Zünglein an der Waage wird die Porschegemeinde Weissach wohl nicht werden. Vor vier Jahren holte hier der Christdemokrat Clemens Binninger mit 54,3 Prozent der Stimmen das Direktmandat. In Ludwigsburg brachte es der Bundestagsabgeordnete und Parteifreund Steffen Bilger ebenfalls auf mehr als 50 Prozent.

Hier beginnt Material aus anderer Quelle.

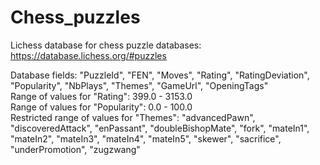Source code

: # Chess_puzzles
Lichess database for chess puzzle databases: https://database.lichess.org/#puzzles

Database fields: "PuzzleId", "FEN", "Moves", "Rating", "RatingDeviation", "Popularity", "NbPlays", "Themes", "GameUrl", "OpeningTags" <br>
Range of values for "Rating": 399.0 - 3153.0 <br>
Range of values for "Popularity": 0.0 - 100.0 <br>
Restricted range of values for "Themes": "advancedPawn", "discoveredAttack", "enPassant", "doubleBishopMate", "fork", "mateIn1", "mateIn2", "mateIn3", "mateIn4", "mateIn5", "skewer", "sacrifice", "underPromotion", "zugzwang"
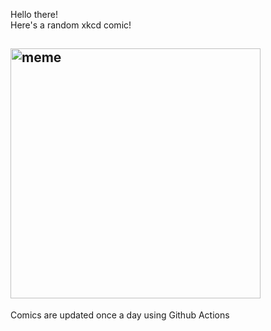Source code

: Hello there! <br>Here's a random xkcd comic!<br>
## <img src="https://imgs.xkcd.com/comics/perspective.png" alt="meme" width="400"/><br>
Comics are updated once a day using Github Actions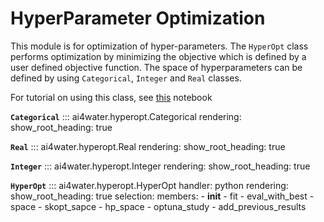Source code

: # HyperParameter Optimization 
This module is for optimization of hyper-parameters. The `HyperOpt` class performs 
optimization by minimizing the objective which is defined by a user defined
objective function. The space of hyperparameters can be defined by 
using `Categorical`, `Integer` and `Real` classes.

For tutorial on using this class, see 
[this](https://github.com/AtrCheema/AI4Water/blob/master/examples/hyper_para_opt.ipynb) notebook

**`Categorical`**
::: ai4water.hyperopt.Categorical 
    rendering:
        show_root_heading: true


**`Real`**
::: ai4water.hyperopt.Real 
    rendering:
        show_root_heading: true


**`Integer`**
::: ai4water.hyperopt.Integer 
    rendering:
        show_root_heading: true


**`HyperOpt`**
::: ai4water.hyperopt.HyperOpt 
    handler: python
    rendering:
        show_root_heading: true
    selection:
        members:
            - __init__
            - fit
            - eval_with_best
            - space
            - skopt_sapce
            - hp_space
            - optuna_study
            - add_previous_results
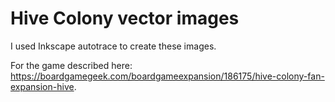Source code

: # Hive Colony vector images

I used Inkscape autotrace to create these images.

For the game described here: https://boardgamegeek.com/boardgameexpansion/186175/hive-colony-fan-expansion-hive.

Die Strohgäubahn bezeichnet der Ludwigsburger Bilger übrigens als Schienenprojekt seines Landkreises, das „für viele Berufspendler sehr wichtig ist“. In Weissach sind sie einen Schritt weiter. Die Gemeinde und der Kreis Böblingen haben der Württembergischen Eisenbahngesellschaft bereits vor vier Jahren die Infrastruktur zwischen dem Weissacher Bahnhof und der Gemarkungsgrenze bei Heimerdingen für 600 000 Euro abgekauft. Das Kalkül: Die Strecke zu sichern, wenn sie wieder ans Netz geht.